_Assigned task_: When you repeat the entries, reproduce each line exactly and omit every picture.

_Given entries_:
####################

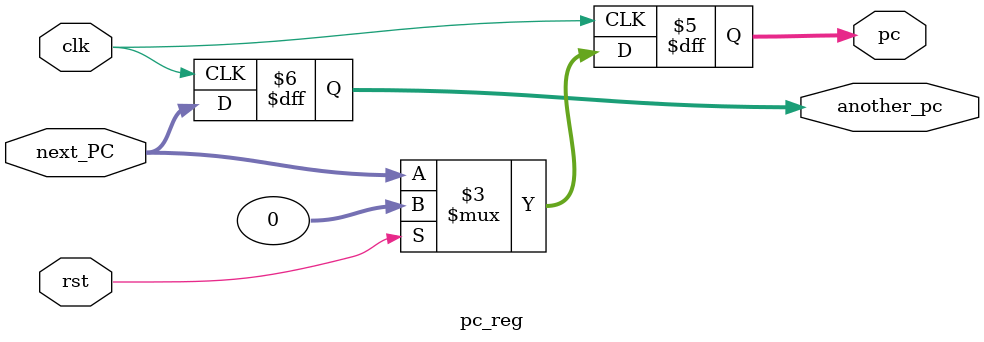
<source format=sv>
module pc_reg #(
    parameter WIDTH = 32
)(
    input logic clk, 
    input logic rst, 
    input logic [WIDTH-1:0] next_PC,
    output logic [WIDTH-1:0] pc,

    output logic [WIDTH-1:0] another_pc
);

always_ff @ (posedge clk)
begin
    if (rst)
        pc <= {WIDTH{1'b0}};
    else
        pc <= next_PC;

    another_pc <= next_PC;
end

endmodule

</source>
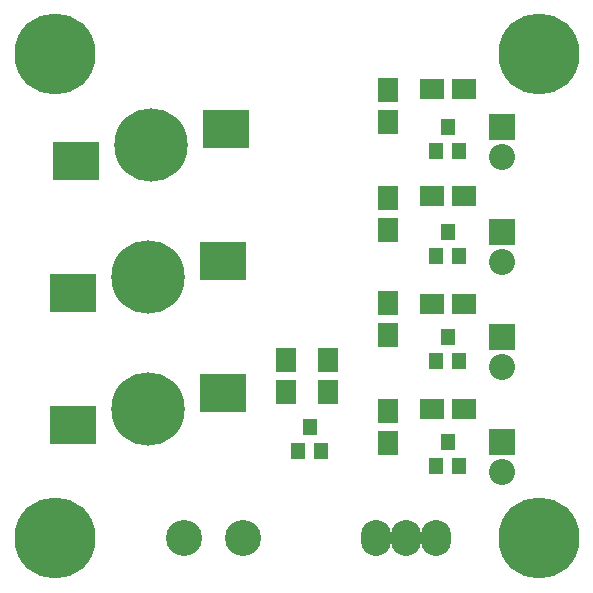
<source format=gbr>
G04 #@! TF.FileFunction,Soldermask,Top*
%FSLAX46Y46*%
G04 Gerber Fmt 4.6, Leading zero omitted, Abs format (unit mm)*
G04 Created by KiCad (PCBNEW 4.0.5) date 03/11/17 22:16:34*
%MOMM*%
%LPD*%
G01*
G04 APERTURE LIST*
%ADD10C,0.150000*%
%ADD11R,1.308000X1.408000*%
%ADD12R,2.208000X2.208000*%
%ADD13O,2.208000X2.208000*%
%ADD14C,3.048000*%
%ADD15C,6.858000*%
%ADD16R,2.008000X1.808000*%
%ADD17R,1.808000X2.008000*%
%ADD18O,2.540000X3.048000*%
%ADD19R,4.008000X3.208000*%
%ADD20C,6.208000*%
G04 APERTURE END LIST*
D10*
D11*
X191328000Y-109966000D03*
X193228000Y-109966000D03*
X192278000Y-107966000D03*
D12*
X196850000Y-116840000D03*
D13*
X196850000Y-119380000D03*
D14*
X169926000Y-124968000D03*
X174926000Y-124968000D03*
D15*
X200000000Y-125000000D03*
X159000000Y-125000000D03*
X200000000Y-84000000D03*
X159000000Y-84000000D03*
D11*
X191328000Y-92186000D03*
X193228000Y-92186000D03*
X192278000Y-90186000D03*
X191328000Y-101076000D03*
X193228000Y-101076000D03*
X192278000Y-99076000D03*
X191328000Y-118856000D03*
X193228000Y-118856000D03*
X192278000Y-116856000D03*
D16*
X193628000Y-86995000D03*
X190928000Y-86995000D03*
D17*
X187198000Y-87042000D03*
X187198000Y-89742000D03*
D16*
X193628000Y-96012000D03*
X190928000Y-96012000D03*
D17*
X187198000Y-96186000D03*
X187198000Y-98886000D03*
D16*
X193628000Y-105156000D03*
X190928000Y-105156000D03*
D17*
X187198000Y-105076000D03*
X187198000Y-107776000D03*
D16*
X193628000Y-114046000D03*
X190928000Y-114046000D03*
D17*
X187198000Y-114220000D03*
X187198000Y-116920000D03*
D18*
X188722000Y-124968000D03*
X186182000Y-124968000D03*
X191262000Y-124968000D03*
D12*
X196850000Y-90170000D03*
D13*
X196850000Y-92710000D03*
D12*
X196850000Y-99060000D03*
D13*
X196850000Y-101600000D03*
D12*
X196850000Y-107950000D03*
D13*
X196850000Y-110490000D03*
D19*
X173482000Y-90344000D03*
X160782000Y-93044000D03*
D20*
X167132000Y-91694000D03*
D19*
X173228000Y-101520000D03*
X160528000Y-104220000D03*
D20*
X166878000Y-102870000D03*
D19*
X173228000Y-112696000D03*
X160528000Y-115396000D03*
D20*
X166878000Y-114046000D03*
D11*
X179644000Y-117586000D03*
X181544000Y-117586000D03*
X180594000Y-115586000D03*
D17*
X182118000Y-112602000D03*
X182118000Y-109902000D03*
X178562000Y-109902000D03*
X178562000Y-112602000D03*
M02*

</source>
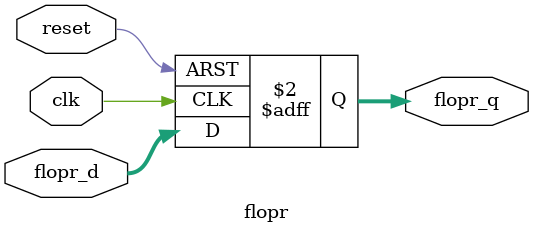
<source format=sv>
`timescale 1ns / 1ps

module flopr #(parameter WIDTH = 32)(
    input   logic               clk,reset,
    input   logic [WIDTH-1:0]   flopr_d,
    output  logic [WIDTH-1:0]   flopr_q
);
    always_ff @(posedge clk, posedge reset) begin
        if(reset)   flopr_q <= 0;
        else        flopr_q <= flopr_d;
    end
endmodule

</source>
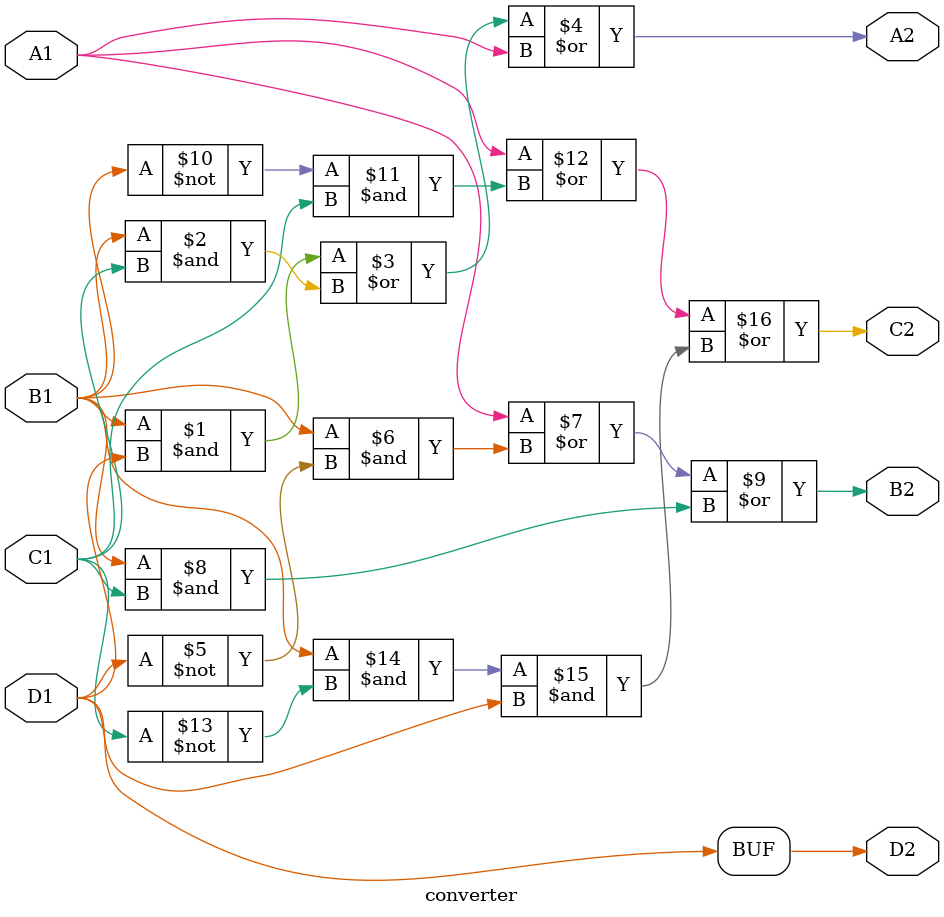
<source format=v>
`timescale 1ns / 1ps

module converter(
    input A1,
    input B1,
    input C1,
    input D1,
    output A2,
    output B2,
    output C2,
    output D2
    );

assign A2 = (B1&D1)|(B1&C1)|A1;
assign B2 = A1|(B1&(~D1))|(B1&C1);
assign C2 = A1|((~B1)&C1)|(B1&(~C1)&D1);
assign D2 = D1;

endmodule
</source>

####################

_Finished task_:
<source format=sv>
module pc_reg #(
    parameter WIDTH = 32
)(
    input logic clk, 
    input logic rst, 
    input logic [WIDTH-1:0] next_PC,
    output logic [WIDTH-1:0] pc,

    output logic [WIDTH-1:0] another_pc
);

always_ff @ (posedge clk)
begin
    if (rst)
        pc <= {WIDTH{1'b0}};
    else
        pc <= next_PC;

    another_pc <= next_PC;
end

endmodule

</source>
<source format=gbr>
G04 #@! TF.FileFunction,Soldermask,Top*
%FSLAX46Y46*%
G04 Gerber Fmt 4.6, Leading zero omitted, Abs format (unit mm)*
G04 Created by KiCad (PCBNEW 4.0.5) date 03/11/17 22:16:34*
%MOMM*%
%LPD*%
G01*
G04 APERTURE LIST*
%ADD10C,0.150000*%
%ADD11R,1.308000X1.408000*%
%ADD12R,2.208000X2.208000*%
%ADD13O,2.208000X2.208000*%
%ADD14C,3.048000*%
%ADD15C,6.858000*%
%ADD16R,2.008000X1.808000*%
%ADD17R,1.808000X2.008000*%
%ADD18O,2.540000X3.048000*%
%ADD19R,4.008000X3.208000*%
%ADD20C,6.208000*%
G04 APERTURE END LIST*
D10*
D11*
X191328000Y-109966000D03*
X193228000Y-109966000D03*
X192278000Y-107966000D03*
D12*
X196850000Y-116840000D03*
D13*
X196850000Y-119380000D03*
D14*
X169926000Y-124968000D03*
X174926000Y-124968000D03*
D15*
X200000000Y-125000000D03*
X159000000Y-125000000D03*
X200000000Y-84000000D03*
X159000000Y-84000000D03*
D11*
X191328000Y-92186000D03*
X193228000Y-92186000D03*
X192278000Y-90186000D03*
X191328000Y-101076000D03*
X193228000Y-101076000D03*
X192278000Y-99076000D03*
X191328000Y-118856000D03*
X193228000Y-118856000D03*
X192278000Y-116856000D03*
D16*
X193628000Y-86995000D03*
X190928000Y-86995000D03*
D17*
X187198000Y-87042000D03*
X187198000Y-89742000D03*
D16*
X193628000Y-96012000D03*
X190928000Y-96012000D03*
D17*
X187198000Y-96186000D03*
X187198000Y-98886000D03*
D16*
X193628000Y-105156000D03*
X190928000Y-105156000D03*
D17*
X187198000Y-105076000D03*
X187198000Y-107776000D03*
D16*
X193628000Y-114046000D03*
X190928000Y-114046000D03*
D17*
X187198000Y-114220000D03*
X187198000Y-116920000D03*
D18*
X188722000Y-124968000D03*
X186182000Y-124968000D03*
X191262000Y-124968000D03*
D12*
X196850000Y-90170000D03*
D13*
X196850000Y-92710000D03*
D12*
X196850000Y-99060000D03*
D13*
X196850000Y-101600000D03*
D12*
X196850000Y-107950000D03*
D13*
X196850000Y-110490000D03*
D19*
X173482000Y-90344000D03*
X160782000Y-93044000D03*
D20*
X167132000Y-91694000D03*
D19*
X173228000Y-101520000D03*
X160528000Y-104220000D03*
D20*
X166878000Y-102870000D03*
D19*
X173228000Y-112696000D03*
X160528000Y-115396000D03*
D20*
X166878000Y-114046000D03*
D11*
X179644000Y-117586000D03*
X181544000Y-117586000D03*
X180594000Y-115586000D03*
D17*
X182118000Y-112602000D03*
X182118000Y-109902000D03*
X178562000Y-109902000D03*
X178562000Y-112602000D03*
M02*

</source>
<source format=sv>
`timescale 1ns / 1ps

module flopr #(parameter WIDTH = 32)(
    input   logic               clk,reset,
    input   logic [WIDTH-1:0]   flopr_d,
    output  logic [WIDTH-1:0]   flopr_q
);
    always_ff @(posedge clk, posedge reset) begin
        if(reset)   flopr_q <= 0;
        else        flopr_q <= flopr_d;
    end
endmodule

</source>
<source format=v>
`timescale 1ns / 1ps

module converter(
    input A1,
    input B1,
    input C1,
    input D1,
    output A2,
    output B2,
    output C2,
    output D2
    );

assign A2 = (B1&D1)|(B1&C1)|A1;
assign B2 = A1|(B1&(~D1))|(B1&C1);
assign C2 = A1|((~B1)&C1)|(B1&(~C1)&D1);
assign D2 = D1;

endmodule
</source>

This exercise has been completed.